# Dataset records:
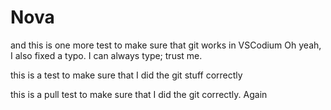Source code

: # Nova

and this is one more test to make sure that git works in VSCodium
Oh yeah, I also fixed a typo. I can always type; trust me.

this is a test to make sure that I did the git stuff correctly

this is a pull test to make sure that I did the git correctly. Again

# Task brief:
Starting at the line with "this is a test", copy each line through the end of the data, both ends included, and give nothing else.

# Answer for the task:
this is a test to make sure that I did the git stuff correctly

this is a pull test to make sure that I did the git correctly. Again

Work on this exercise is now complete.